From the line containing "[86,234,122,245] 7.1.8. ->" to the last line of the records below, retype every line exactly and output nothing else.

**The data:**
--- --- ---
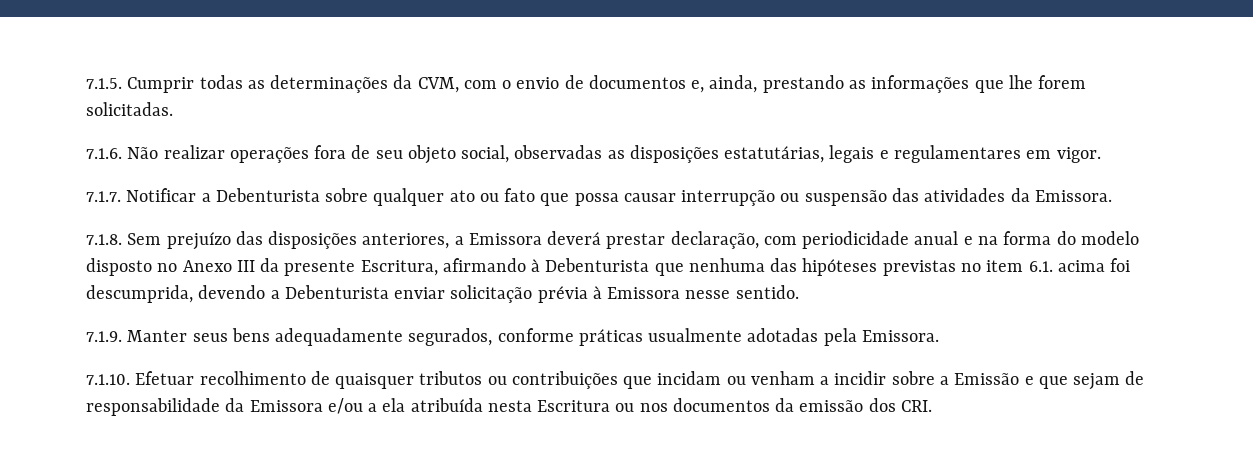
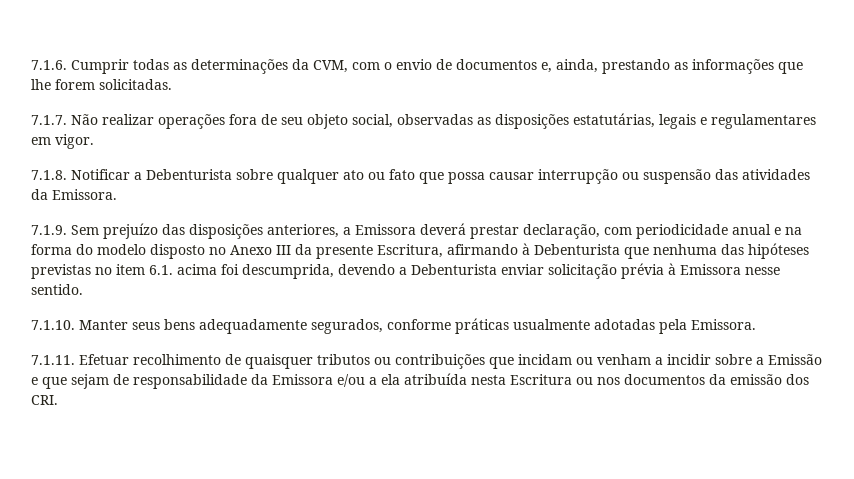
[86,78,122,89] 7.1.5. -> [31,60,67,70] 7.1.6.
[86,148,122,159] 7.1.6. -> [31,115,67,125] 7.1.7.
[86,191,121,202] 7.1.7. -> [31,170,67,180] 7.1.8.
[86,234,122,245] 7.1.8. -> [31,225,67,235] 7.1.9.
[86,331,122,342] 7.1.9. -> [31,320,75,330] 7.1.10.
[86,374,130,385] 7.1.10. -> [31,355,75,365] 7.1.11.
--- --- ---
**Response to this exercise:**
[86,234,122,245] 7.1.8. -> [31,225,67,235] 7.1.9.
[86,331,122,342] 7.1.9. -> [31,320,75,330] 7.1.10.
[86,374,130,385] 7.1.10. -> [31,355,75,365] 7.1.11.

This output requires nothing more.